Abstract
Purpose :
To explore the transcriptomic and exomic landscape of patient-derived uveal melanoma organoids (PDOs).
Methods :
Patients with primary choroidal or ciliochoroidal melanoma undergoing enucleation from 7/1/2019-9/30/2022 were invited to enroll. Tumor tissue was harvested within 30 minutes of globe removal. Cells were isolated using the gentleMACS human tumor dissociation kit (Miltenyi Biotech), plated on Cultrex-coated multiwell plates, and cultured in supplemented RPMI media. Five PDOs were selected for transcriptomic sequencing (RNA-Seq) at passage 1 (P1) and P3, with 4 PDOs selected for whole exome sequencing (WES) at P1. RNA isolation was performed using a modified Zymo RNA clean and concentrator kit and DNA isolation using a Zymo Quick DNA microprep kit. Library construction, sequencing, and transcriptome/exome analysis were contracted to Genewiz (Azenta Biosciences).
Results :
PDOs were established in 19 of 20 (95%) attempted cases. All 19 patients were white, with 12 male and mean age 60 years (median 58, range 37-101). Pathology stage was pT2a (n=1), pT3a (n=4), pT3b (n=3), or pT4b (n=11), with cell type spindle (n=4), mixed (n=11), or epithelioid (n=4).
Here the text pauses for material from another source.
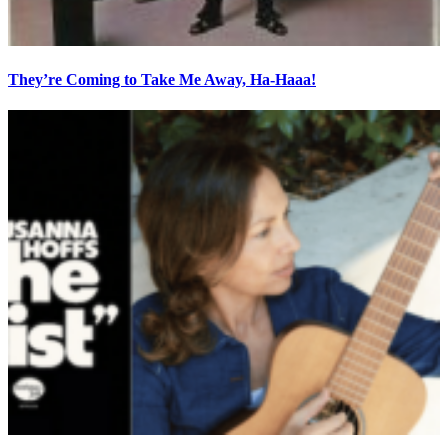
They’re Coming to Take Me Away, Ha-Haaa!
BAP1 protein expression was retained (n=7) or lost (n=12), with matching phenotype confirmed in PDOs. DecisionDx-UM testing in 12 cases revealed Class 1B PRAME-negative (n=2), Class 1B PRAME-positive (n=3), Class 2 PRAME-negative (n=1), or Class 2 PRAME-positive (n=6). In 9 sequenced primary tumors, a driving mutation was present in GNAQ (n=4), GNA11 (n=4), or CYSLTR2 (n=1). PDOs displayed varying morphology, ranging from broad-based spindle-like structures with abundant communications to discrete clusters of epithelioid-like cells. Over time, most PDOs demonstrated increasing pigmentation and ultimately formed discrete organoid clusters. Growth in culture was slow, and 1-2 months were allotted prior to passaging in most cases. RNA-Seq and WES confirmed distinct molecular profiles. RNA-Seq in 5 PDOs indicated no significant changes in gene expression between P1 and 3. However, between-PDO analysis of both RNA-Seq and WES revealed stability of unique molecular phenotypes consistent with those of the primary tumor.
Conclusions :
We have established a bank of uveal melanoma PDOs for use in drug studies and demonstrated stability of unique RNA-Seq and WES profiles through passaging.
This abstract was presented at the 2023 ARVO Annual Meeting, held in New Orleans, LA, April 23-27, 2023.